GCC has always helped me teach these lessons to students by putting garbage in local variables so that they understand what is going on.
Now this piece of code is definitely causing me a tough time.
#include <stdio.h> int test(int x) { int y; if(!x) y=0; y++; printf("(y=%d, ", y); return y; } int main(void) { int a, i; for(i=0; i<5; i++) { a=test(i); printf("a=%d), ", a); } printf("\n"); return 0; }
Output:
(y=1, a=1), (y=2, a=2), (y=3, a=3), (y=4, a=4), (y=5, a=5),
But if I comment out the line:
/* printf("(y=%d, ", y); */
Then the conclusion will be:
a=1), a=32720), a=32721), a=32722), a=32723),
I will compile the code using -Wall , but no warnings are associated with using local variables without initializing them.

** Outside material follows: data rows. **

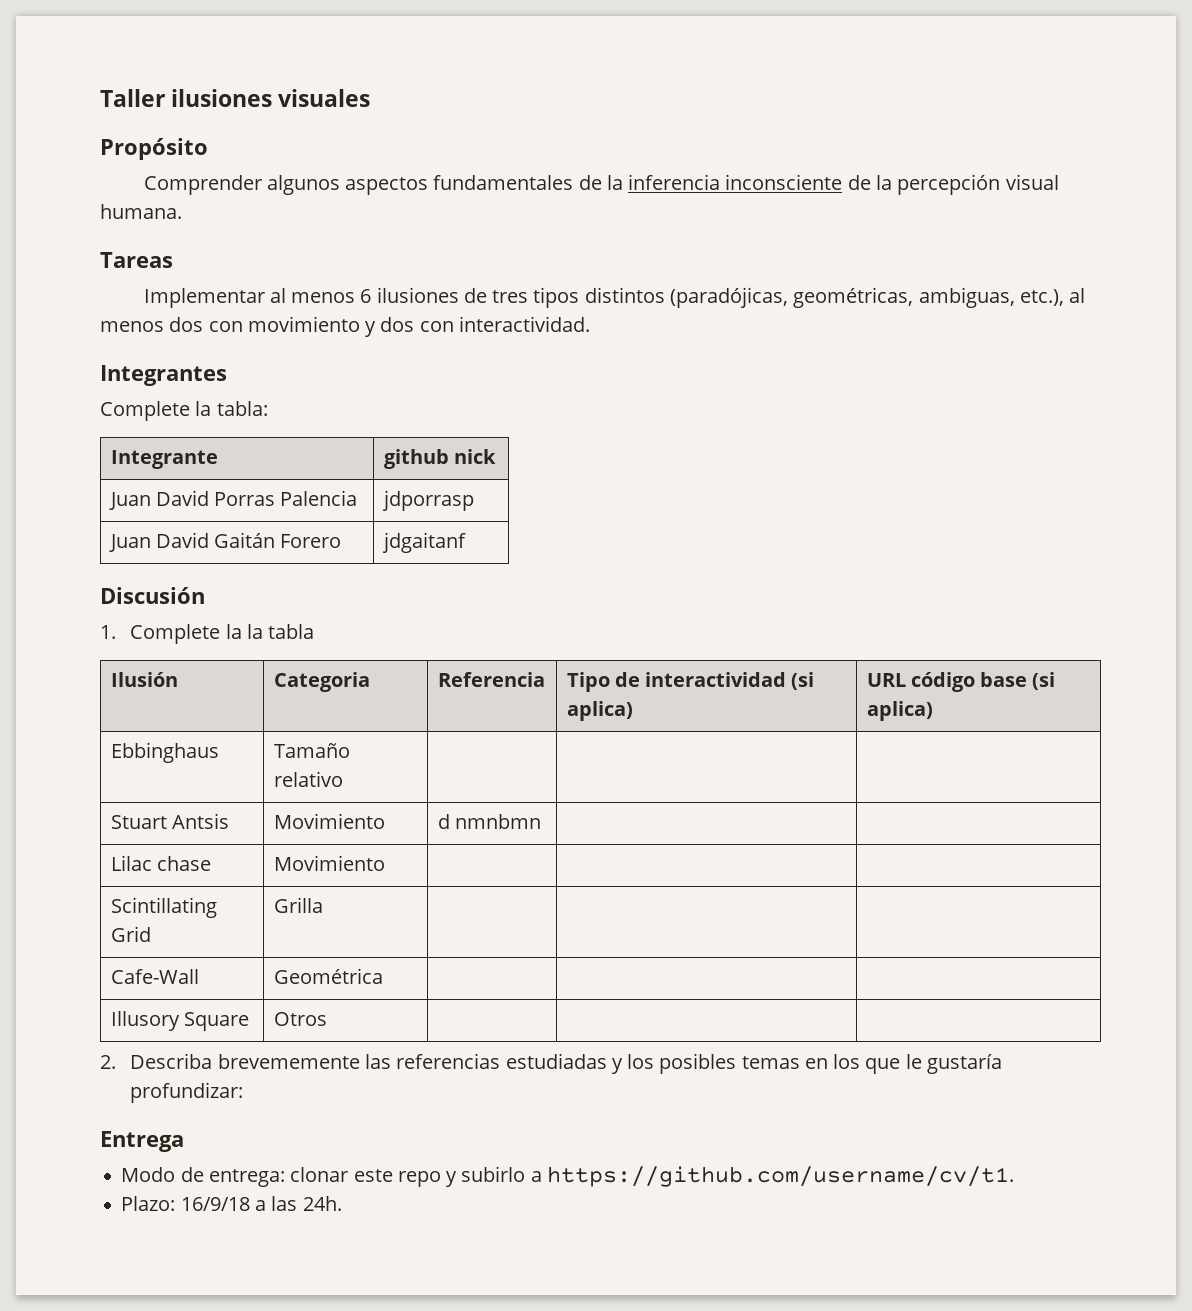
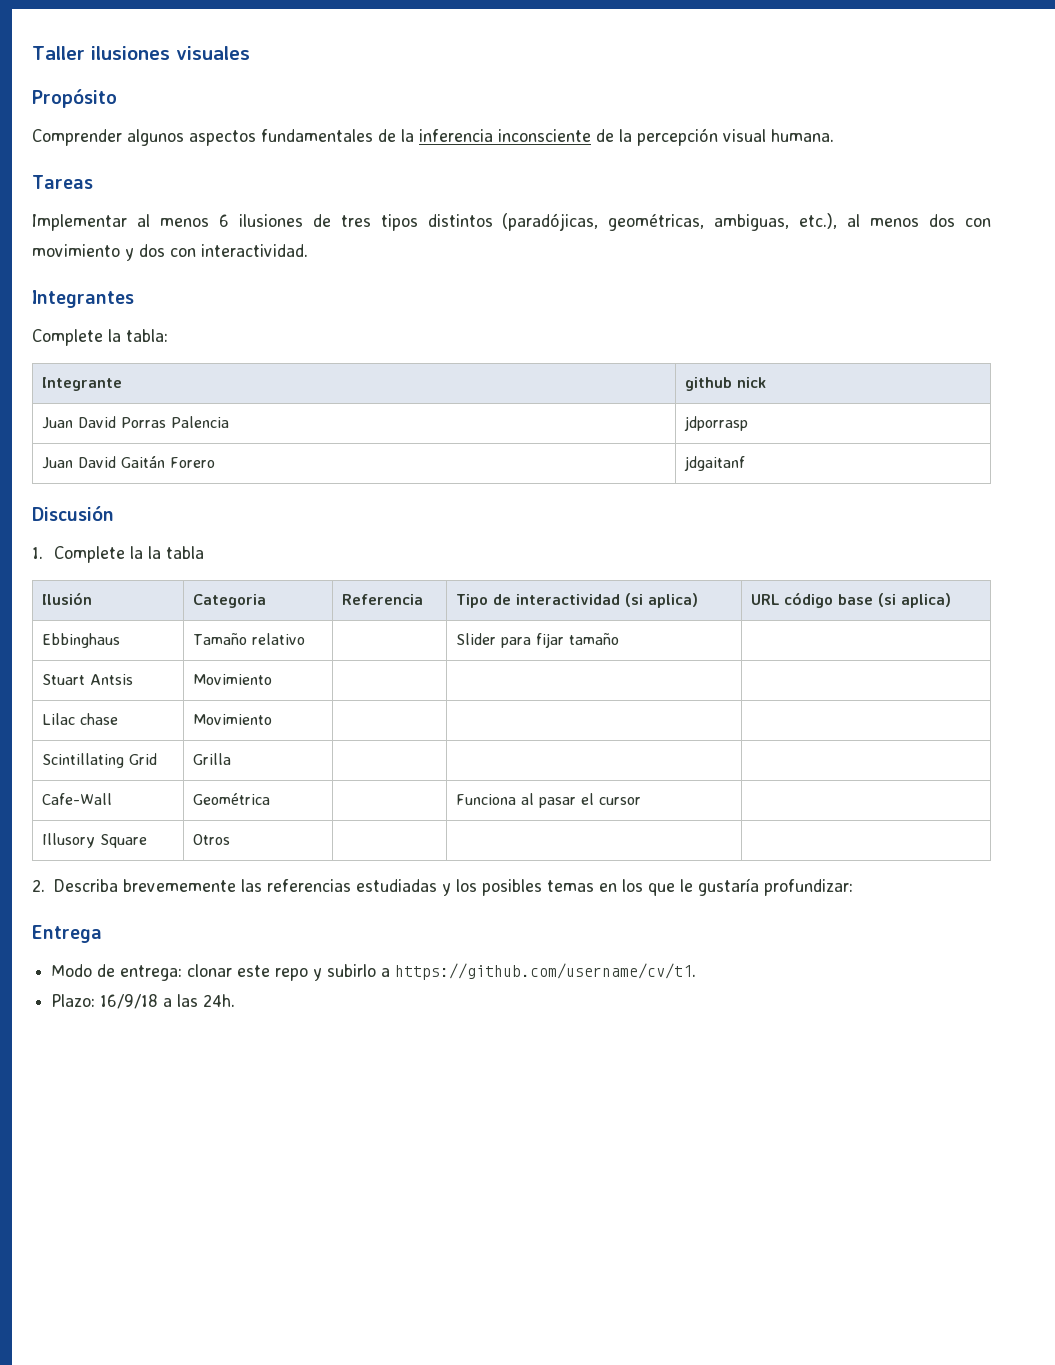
(343, 779) none -> [455,633,619,648] Slider para fijar tamaño
[437,814,541,829] d nmnbmn -> (272, 679) none
(383, 976) none -> [455,793,641,808] Funciona al pasar el cursor

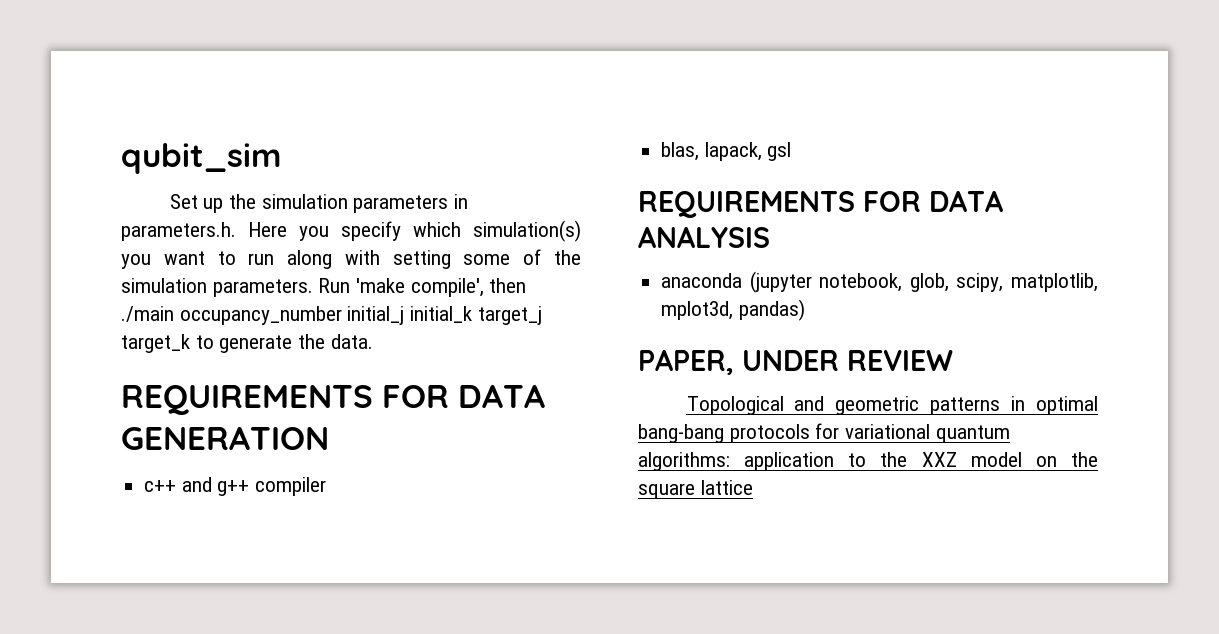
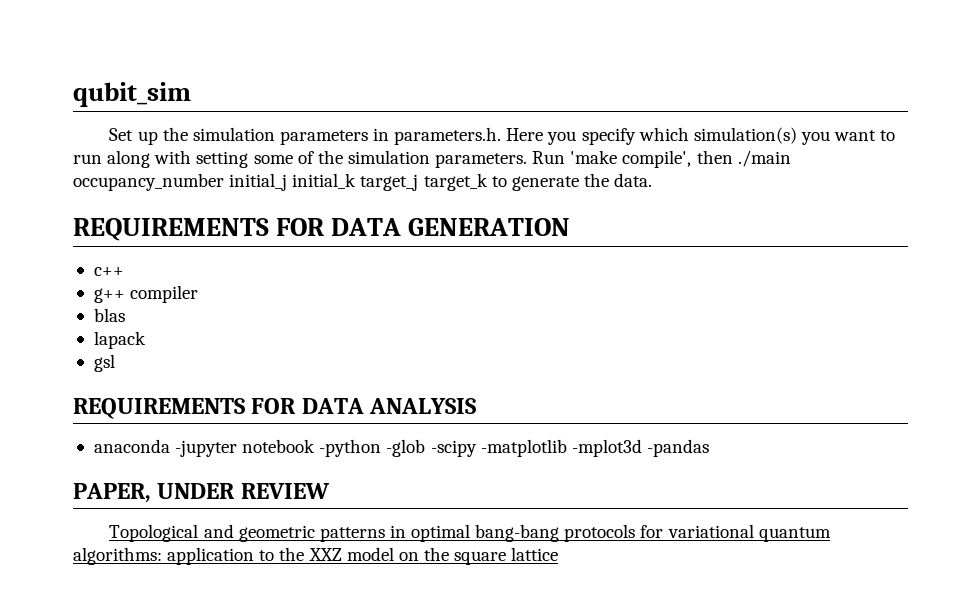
[181,477,212,492] and -> (124, 271) //
[661,142,762,161] blas, lapack, -> [93,308,125,322] [93,331,146,349] blas // lapack //
[749,271,1098,293] [661,299,805,321] (jupyter notebook, glob, scipy, matplotlib, mplot3d, pandas) -> [175,439,709,457] -jupyter notebook -python -glob -scipy -matplotlib -mplot3d -pandas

Is there any GCC switch to trigger a warning, or at least explicitly show some kind of garbage? I tried the optimization switches, and that helped, as the code output became something like this:
$ gcc test.c -o test -Wall -Os $ ./test (y=1, a=1), (y=1, a=1), (y=1, a=1), (y=1, a=1), (y=1, a=1), $ gcc test.c -o test -Wall -Ofast $ ./test (y=1, a=1), (y=1, a=1), (y=1, a=1), (y=1, a=1), (y=1, a=1), $ gcc test.c -o test -Wall -O0 $ ./test (y=1, a=1), (y=2, a=2), (y=3, a=3), (y=4, a=4), (y=5, a=5), $ gcc test.c -o test -Wall -O1 $ ./test (y=1, a=1), (y=1, a=1), (y=1, a=1), (y=1, a=1), (y=1, a=1), $ gcc test.c -o test -Wall -O2 $ ./test (y=1, a=1), (y=1, a=1), (y=1, a=1), (y=1, a=1), (y=1, a=1), $ gcc test.c -o test -Wall -O3 $ ./test (y=1, a=1), (y=1, a=1), (y=1, a=1), (y=1, a=1), (y=1, a=1),
But y = 1 in all cases is a kind of trick. Is the standard changed, so local variables are now initialized to zeros?